Finding the Spring Rate

A helical compression spring of an average coil diameter $D$, wire diameter $d$, and number of active coils $N_a$ supports an axial load $P$ (Figure 14.3a). Calculate the value of $P$ that will cause a shear stress of $\tau _{all}$, the corresponding deflection, and rate of the spring.

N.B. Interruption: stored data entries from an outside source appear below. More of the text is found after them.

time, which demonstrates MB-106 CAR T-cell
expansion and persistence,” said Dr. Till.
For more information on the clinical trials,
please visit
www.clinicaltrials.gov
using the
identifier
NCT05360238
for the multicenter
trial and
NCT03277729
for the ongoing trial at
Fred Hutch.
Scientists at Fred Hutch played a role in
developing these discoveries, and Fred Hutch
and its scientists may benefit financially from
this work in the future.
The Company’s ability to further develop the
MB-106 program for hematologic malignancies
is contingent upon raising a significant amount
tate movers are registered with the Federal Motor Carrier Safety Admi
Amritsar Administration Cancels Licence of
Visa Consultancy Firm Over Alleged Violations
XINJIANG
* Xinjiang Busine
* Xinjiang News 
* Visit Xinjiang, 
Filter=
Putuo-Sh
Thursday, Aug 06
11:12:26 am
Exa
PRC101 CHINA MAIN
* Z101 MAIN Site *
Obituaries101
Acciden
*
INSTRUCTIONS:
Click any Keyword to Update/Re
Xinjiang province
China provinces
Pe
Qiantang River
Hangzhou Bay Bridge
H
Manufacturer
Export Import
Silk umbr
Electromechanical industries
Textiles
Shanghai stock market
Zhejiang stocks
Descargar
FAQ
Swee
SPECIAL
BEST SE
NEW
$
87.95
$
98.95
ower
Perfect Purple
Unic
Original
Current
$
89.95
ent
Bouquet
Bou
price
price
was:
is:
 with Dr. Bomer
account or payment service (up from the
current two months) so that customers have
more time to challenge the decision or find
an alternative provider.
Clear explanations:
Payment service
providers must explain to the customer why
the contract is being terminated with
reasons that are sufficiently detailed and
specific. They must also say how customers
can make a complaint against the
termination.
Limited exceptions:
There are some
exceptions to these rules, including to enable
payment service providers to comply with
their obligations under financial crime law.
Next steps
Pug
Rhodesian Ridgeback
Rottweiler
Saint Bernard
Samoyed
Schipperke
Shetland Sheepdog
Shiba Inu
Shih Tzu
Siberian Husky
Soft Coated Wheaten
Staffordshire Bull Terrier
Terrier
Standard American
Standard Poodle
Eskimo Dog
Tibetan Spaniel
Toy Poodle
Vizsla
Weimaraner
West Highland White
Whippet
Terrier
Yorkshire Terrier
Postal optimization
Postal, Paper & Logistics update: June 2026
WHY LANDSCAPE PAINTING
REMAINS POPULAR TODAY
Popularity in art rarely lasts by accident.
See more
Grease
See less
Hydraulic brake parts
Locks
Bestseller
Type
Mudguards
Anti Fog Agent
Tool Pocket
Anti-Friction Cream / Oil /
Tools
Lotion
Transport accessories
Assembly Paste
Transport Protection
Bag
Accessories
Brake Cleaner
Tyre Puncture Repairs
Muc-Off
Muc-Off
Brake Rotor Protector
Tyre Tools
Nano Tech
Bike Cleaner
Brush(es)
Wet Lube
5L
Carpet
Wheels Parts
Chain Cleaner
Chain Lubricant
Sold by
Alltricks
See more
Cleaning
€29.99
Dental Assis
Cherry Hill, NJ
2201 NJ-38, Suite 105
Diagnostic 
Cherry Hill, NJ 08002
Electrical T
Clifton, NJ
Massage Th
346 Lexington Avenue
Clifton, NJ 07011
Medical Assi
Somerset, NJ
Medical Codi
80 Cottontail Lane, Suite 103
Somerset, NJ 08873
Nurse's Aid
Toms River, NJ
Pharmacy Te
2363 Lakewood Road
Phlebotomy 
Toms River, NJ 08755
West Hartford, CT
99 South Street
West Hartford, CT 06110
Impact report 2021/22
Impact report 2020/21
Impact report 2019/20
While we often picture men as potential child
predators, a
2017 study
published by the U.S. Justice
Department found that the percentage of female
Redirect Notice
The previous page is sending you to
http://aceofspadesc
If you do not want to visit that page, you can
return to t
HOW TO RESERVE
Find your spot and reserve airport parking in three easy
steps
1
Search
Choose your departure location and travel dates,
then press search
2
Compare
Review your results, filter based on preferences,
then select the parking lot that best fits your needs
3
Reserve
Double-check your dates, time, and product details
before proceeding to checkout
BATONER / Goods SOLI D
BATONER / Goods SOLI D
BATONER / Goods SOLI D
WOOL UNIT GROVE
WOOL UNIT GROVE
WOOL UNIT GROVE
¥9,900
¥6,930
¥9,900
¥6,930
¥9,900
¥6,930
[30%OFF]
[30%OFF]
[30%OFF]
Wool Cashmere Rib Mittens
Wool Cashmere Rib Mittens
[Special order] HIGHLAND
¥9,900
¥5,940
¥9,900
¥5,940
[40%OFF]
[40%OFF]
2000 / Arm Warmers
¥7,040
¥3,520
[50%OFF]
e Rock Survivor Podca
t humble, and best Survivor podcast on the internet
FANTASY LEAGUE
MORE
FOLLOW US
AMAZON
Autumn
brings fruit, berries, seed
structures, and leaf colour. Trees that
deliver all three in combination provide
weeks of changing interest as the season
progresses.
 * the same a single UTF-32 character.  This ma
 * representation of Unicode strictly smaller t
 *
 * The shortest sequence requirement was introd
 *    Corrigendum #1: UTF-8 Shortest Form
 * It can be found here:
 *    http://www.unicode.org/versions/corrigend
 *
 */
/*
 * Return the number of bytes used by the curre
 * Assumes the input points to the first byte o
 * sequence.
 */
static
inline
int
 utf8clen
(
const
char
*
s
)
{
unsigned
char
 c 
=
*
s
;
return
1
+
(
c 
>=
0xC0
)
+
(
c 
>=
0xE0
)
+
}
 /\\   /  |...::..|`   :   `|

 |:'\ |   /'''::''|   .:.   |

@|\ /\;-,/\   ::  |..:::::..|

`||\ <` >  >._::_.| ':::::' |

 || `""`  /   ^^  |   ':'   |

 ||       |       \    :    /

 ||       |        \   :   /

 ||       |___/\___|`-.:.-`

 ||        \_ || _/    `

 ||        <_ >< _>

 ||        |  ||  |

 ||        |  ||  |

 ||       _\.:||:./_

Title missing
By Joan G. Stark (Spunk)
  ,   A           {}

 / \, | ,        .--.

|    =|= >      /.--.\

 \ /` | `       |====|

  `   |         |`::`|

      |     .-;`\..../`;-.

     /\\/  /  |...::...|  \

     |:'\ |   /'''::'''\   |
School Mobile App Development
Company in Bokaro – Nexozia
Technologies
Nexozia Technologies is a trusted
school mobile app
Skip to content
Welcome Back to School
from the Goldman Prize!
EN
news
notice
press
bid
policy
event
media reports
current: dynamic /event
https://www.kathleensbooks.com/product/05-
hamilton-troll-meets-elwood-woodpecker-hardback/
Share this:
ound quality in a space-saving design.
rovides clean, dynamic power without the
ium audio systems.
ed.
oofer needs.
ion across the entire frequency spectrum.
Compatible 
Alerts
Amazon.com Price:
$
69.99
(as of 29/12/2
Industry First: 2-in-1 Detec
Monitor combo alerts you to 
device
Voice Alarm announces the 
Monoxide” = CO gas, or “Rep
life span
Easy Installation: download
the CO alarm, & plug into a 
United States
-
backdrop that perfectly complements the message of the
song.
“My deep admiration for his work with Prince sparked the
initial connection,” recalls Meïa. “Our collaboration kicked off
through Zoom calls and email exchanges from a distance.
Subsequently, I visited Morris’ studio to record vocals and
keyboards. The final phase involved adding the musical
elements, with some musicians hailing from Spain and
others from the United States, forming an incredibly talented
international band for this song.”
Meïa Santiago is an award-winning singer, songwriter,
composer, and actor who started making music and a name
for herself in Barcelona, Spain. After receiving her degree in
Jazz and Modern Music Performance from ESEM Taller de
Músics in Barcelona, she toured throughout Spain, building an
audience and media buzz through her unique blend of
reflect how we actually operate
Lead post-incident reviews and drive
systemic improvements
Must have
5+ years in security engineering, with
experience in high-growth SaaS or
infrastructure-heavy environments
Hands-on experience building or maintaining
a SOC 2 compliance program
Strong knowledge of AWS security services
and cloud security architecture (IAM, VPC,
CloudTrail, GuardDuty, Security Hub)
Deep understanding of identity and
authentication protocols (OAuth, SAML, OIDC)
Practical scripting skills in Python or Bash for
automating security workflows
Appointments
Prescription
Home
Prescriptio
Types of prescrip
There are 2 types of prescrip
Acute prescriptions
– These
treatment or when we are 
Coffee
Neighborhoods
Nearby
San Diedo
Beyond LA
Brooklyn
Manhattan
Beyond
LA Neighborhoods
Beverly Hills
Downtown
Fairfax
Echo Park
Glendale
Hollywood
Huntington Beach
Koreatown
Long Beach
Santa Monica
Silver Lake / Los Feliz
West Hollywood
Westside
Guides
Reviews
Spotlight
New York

Given: $D$=48 mm, $d$=6 mm, $N_a$=5, $\tau _{all}$=360 MPa

Design Decisions: A steel wire of $G$=79 GPa is used.

## Verified Solution

The mean diameter of the spring is $D$=48 − 6=42 mm. The spring index is equal to $C$=42/6=7. Applying Equation (14.6), we have

$\tau_t=K_s \frac{8 P D}{\pi d^3}=K_s \frac{8 P C}{\pi d^2}$     (14.6)

$360=\frac{8 P(42)}{\pi(6)^3}\left(1+\frac{0.615}{7}\right)=0.539 P$

Solving

$P = 668 N$

From Equation (14.10),

$\delta=\frac{8 P D^3 N_s}{G d^4}=\frac{8 P C^3 N_a}{G d}$       (14.10)

$\delta=\frac{8(668)(7)^3(5)}{\left(79 \times 10^3\right)(6)}=19.34 mm$

The spring rate is therefore $k$=668/0.01934=34.54 kN/m.